» **REQUIREMENT A**: Please transcribe the artist statement from "It was a beautiful, natural" up to and including "context, is unacceptable.".
» **REQUIREMENT B**: In the artist statement, which two mediums does the painter experiment with?
» **REQUIREMENT C**: Write the next part of the artist statement, continuing after its last line.

JANE C. MARTIN
MAXIMALIST ABSTRACT PAINTER
I found the literal meaning of coloring outside the lines in kindergarten. Watching how others moved their crayons inside each shape, some light, others inconsistent pressure leaving blotches. The ones with dark lines around the edge shaded lightly were my favorite. They were organized and pleased with something inside of me, and if I was really patient, I could do that, but I’m not usually. What if I added pressure when I put the color to the paper. My average-child-sized-body put its weight behind the force of the crayon. The dark marks left were thick, and left sprinkles of wax all over the desk. Faintly, I saw the marks begin to grow thin borders of grease around the waxy edges. As my fingers slid over the bumps that had been worn down into a barely-there-topography, I sat back, pleased with my work.
It was a beautiful, natural moment of my neurodivergent learning process. I will intentionally end this memory here because what comes next is, while now understandable in context, is unacceptable.
I am a learner of learners. I have spent my educational and professional career trying to maneuver my way through the lens of the neurotypical. As a veteran teacher, I’ve “left the classroom” for the third time, after the realization that I could actually apply the advice I repeatedly gave to my students, to my own life. (NOTE: I have gained more insight about the human learning process from students in my classroom. By being my most authentic, silly, queer, fat, neurodivergent self, high schoolers feel safe to be themselves, and most importantly, come back to when they fuck up. Professional development isn’t going to make you feel that.)
I have rediscovered my intense self-affirming love through reflecting on my natural learning process. Uninhibited experimentation with acrylic paints and inks have allowed my “teacher brain” to make notes about which color combinations exude intense warmth, and which textures can represent pure anger. If I am curious, I let the mediums interact and I observe, and take note.
Painting in one of very few socially acceptable ways to slow my brain to a pace that allows my thoughts to be fluid enough to comprehend. I mostly use the time to process my repeated childhood trauma through reparenting. “There is a lot of anger in this room, anger and healing”.

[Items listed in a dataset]

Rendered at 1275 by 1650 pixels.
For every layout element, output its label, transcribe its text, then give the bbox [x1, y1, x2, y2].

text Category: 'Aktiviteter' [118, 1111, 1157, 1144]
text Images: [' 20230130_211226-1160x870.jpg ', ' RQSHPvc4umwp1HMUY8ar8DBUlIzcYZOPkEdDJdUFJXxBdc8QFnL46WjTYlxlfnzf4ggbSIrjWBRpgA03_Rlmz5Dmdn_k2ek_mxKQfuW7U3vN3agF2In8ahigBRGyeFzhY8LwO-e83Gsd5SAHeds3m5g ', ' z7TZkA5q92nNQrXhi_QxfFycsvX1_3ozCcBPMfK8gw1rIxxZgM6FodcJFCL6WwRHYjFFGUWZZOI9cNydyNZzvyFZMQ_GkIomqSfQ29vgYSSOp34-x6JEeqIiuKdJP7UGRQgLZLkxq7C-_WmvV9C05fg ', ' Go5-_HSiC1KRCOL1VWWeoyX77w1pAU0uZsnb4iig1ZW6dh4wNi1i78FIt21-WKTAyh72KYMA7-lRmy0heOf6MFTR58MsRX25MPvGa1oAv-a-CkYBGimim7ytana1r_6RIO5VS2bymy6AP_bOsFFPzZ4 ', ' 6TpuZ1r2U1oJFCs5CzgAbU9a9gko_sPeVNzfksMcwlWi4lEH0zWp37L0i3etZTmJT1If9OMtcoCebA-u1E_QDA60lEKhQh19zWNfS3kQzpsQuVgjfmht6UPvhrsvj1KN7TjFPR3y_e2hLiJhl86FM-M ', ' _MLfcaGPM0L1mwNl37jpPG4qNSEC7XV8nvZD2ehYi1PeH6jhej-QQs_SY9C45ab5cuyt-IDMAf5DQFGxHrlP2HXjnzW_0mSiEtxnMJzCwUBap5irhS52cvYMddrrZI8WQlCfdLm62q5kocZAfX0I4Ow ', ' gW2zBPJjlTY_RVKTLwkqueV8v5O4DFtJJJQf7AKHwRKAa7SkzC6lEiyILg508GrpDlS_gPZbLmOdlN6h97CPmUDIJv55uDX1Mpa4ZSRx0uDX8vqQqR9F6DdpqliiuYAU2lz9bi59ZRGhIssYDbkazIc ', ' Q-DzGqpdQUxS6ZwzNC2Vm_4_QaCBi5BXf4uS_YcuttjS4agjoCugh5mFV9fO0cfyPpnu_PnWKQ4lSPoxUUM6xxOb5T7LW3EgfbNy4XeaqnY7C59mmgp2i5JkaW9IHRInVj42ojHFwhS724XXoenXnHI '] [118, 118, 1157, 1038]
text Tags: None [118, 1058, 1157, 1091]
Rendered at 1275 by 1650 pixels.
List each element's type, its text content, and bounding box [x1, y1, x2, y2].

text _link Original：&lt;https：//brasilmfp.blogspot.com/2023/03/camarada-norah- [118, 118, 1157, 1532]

» **ANSWER SPACE A**:
It was a beautiful, natural moment of my neurodivergent learning process. I will intentionally end this memory here because what comes next is, while now understandable in context, is unacceptable.

» **ANSWER SPACE B**: Acrylic paints and inks.

» **ANSWER SPACE C**:
When I’m feeling a bit lighter, I let my imagination run wild. I am able to dream of what community learning could be. Still frames that only exist for milliseconds blip from one scene to the next. Life could be so warm in our cores. Humans of all stages and interests are reliant on our own self chosen groups instead of the external forces that mandate life’s daily requirements. Safe community context is key in this dream, so I hope through my art, I will find folks who also imagine beyond the status quo, and action oriented in the ways that feel authentic to them. It’s really great over there in my dreams. Even just a sliver of it could really shift quality of life, so the only question is what are you going to do to find your peace?
—— Jane began her painting practice in May of 2023, the same month she left the classroom to pursue a career in K-12 STEM program development. While she felt most at home in East Boston (Vamos Lobos!), she has lived in Wilmington, VT, Jacksonville, FL, and all over Massachusetts. A non-traditional college student, Jane graduated from Middlesex Community College with an A.A. in Life Sciences and a concentration in studio arts. Upon graduation, she left her job of seven years at Jordan’s Furniture to move across the state to Smith College in Northampton. After graduating with a B.S. in biology and a minor in marine science, she became a classroom teacher. With the mentorship of a brilliant educator, and sexy-ass partner, shea wesley, Jane excelled in her understanding of equity in education should and could look like. The pursuit of just education has taken their family around the country.